Maryland Backs Medication Penalty Model Rule

Image: 
Description: 

Photo: Jim McCue, Maryland Jockey Club
A case involving Corvus shed light on how Maryland stewards were handling medication violations.

Story provided courtesy of The Racing Biz.

In a moment of what Yogi Berra might have called "deja vu all over again," the Maryland Racing Commission on Oct. 19 adopted the Association of Racing Commissioners International model rules on medication penalties—rules that most observers thought the commission had adopted back in 2014.

By unanimous vote the commission directed its stewards, "as a policy" rather than as guidance, to follow the ARCI model rules when assessing penalties for medication violations going forward, said commission executive director Mike Hopkins.

Oddly enough the decision to tie up one of the state medication policy's loose ends came on the same day that that policy's staunchest advocate on the MRC, former chairman Bruce Quade, announced he was leaving the commission effective Dec. 1.

Alan Foreman, general counsel for the Maryland Thoroughbred Horsemen's Association and vice chairman of the Racing Medication and Testing Consortium, said after the meeting that the state's horsemen are "absolutely" on board with the change.

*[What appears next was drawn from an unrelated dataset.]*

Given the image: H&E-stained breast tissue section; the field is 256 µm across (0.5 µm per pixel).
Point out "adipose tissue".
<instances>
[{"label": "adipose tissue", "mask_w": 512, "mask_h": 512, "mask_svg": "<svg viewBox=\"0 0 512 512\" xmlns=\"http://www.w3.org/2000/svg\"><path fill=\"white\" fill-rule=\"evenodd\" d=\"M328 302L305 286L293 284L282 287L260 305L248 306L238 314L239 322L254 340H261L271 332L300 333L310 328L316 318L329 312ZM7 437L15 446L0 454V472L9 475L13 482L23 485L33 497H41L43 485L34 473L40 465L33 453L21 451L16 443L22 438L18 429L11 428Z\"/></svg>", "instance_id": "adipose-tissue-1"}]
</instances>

Maryland was one of the most aggressive proponents of the national uniform medication program developed by the RMTC and advocated by the Association of Racing Commissioners International (ARCI).  That program has four basic tenets:

* third-party administration of Lasix (furosemide);

* a limited list of (now 30) permitted therapeutic medications;

* accredited testing laboratories; and

* a multiple medication violation point system to enhance penalties on repeat offenders.

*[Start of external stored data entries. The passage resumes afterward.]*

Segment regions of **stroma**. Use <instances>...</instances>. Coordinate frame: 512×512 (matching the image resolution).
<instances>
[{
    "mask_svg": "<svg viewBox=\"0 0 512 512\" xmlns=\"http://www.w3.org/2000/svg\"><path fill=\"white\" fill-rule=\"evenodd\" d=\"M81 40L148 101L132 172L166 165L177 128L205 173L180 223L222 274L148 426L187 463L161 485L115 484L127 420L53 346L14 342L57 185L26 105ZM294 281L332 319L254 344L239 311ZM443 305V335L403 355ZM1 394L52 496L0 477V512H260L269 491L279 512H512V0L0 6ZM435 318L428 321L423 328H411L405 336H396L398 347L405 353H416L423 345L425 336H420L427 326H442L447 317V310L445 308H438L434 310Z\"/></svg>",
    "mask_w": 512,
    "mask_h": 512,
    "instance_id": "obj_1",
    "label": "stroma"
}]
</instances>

The ARCI released the uniform program in July 2013, and by June of 2014, the MRC had adopted all four of those tenets.

What it had never done, however, was adopt the underlying penalties recommended by the ARCI. That it had failed to do so first came to light last December in a case involving Corvus, the upset winner of the October 2015 Maryland Million Nursery. Corvus was found to have the prohbited vaso-dilator isoxsuprine in his system.

Then, the stewards instituted, and the MRC upheld, merely a $500 fine to trainer Katy Voss instead of the ARCI-recommended $1,000 fine, disqualification of the horse, and redistribution of all purse moneys. In part, commissioners said at the time, their reluctance to overturn the stewards' call stemmed from their failure to realize the MRC had not yet adopted the underlying guidelines.

Instead, as it turned out, the stewards were following state medication policy guidelines last revised in 1999 in assessing penalties. Both the drug classification system and some of the recommended penalties in the older document differ from the more modern rules.

"We adopted the list of drugs; what we didn't adopt was the penalty phase," Quade said Oct. 19.  "It's what we didn't do two years ago."

Analysis of the Maryland stewards' rulings by The Racing Biz found as many as eight instances in 2016 when stewards gave lighter penalties to violators than those recommended by ARCI guidelines.

Though the ARCI guidelines are just that—guidelines—and do allow for the application of discretion in the presence of aggravating or mitigating circumstances, MRC chairman John McDaniel suggested that these frequent variances from the recommended guidelines played a role in the commission's Oct. 19 decision and will play a role going forward in what appears likely to be an MRC effort to limit the stewards' discretion on medication cases.

"It's not that we would feel [the stewards] were grossly negligent in any way, it's just that, there's inconsistency," he said after the meeting. "You find it in judges, you find it in any kind of judicial situation. In our case, we think less discretion is good—not overreaching in that regard, but also uniformity of rules."

"The next step is to decide where the discretionary powers should lie," said commissioner Tom Bowman, a veterinarian who heads the MRC's medication policy review committee. "Are the stewards the appropriate place?"

But that decision was put off Oct. 19 and may not be dealt with before the end of the year. It may not be made without controversy. The MTHA's Foreman said  he believes the current system, in which stewards exercise discretion and cases may be appealed to the Commission, "works well" and is not "broken... by any stretch."

With the meeting nearing its end, Quade announced his decision to leave the commission.

"I want to tell you how much I was honored and privileged to be appointed and how much I enjoyed my time on the commission," he said.  "It's been an honor to serve with all of you."

McDaniel said Quade "deserves a victory lap for what he's done. He's one of the best chairman we've ever had."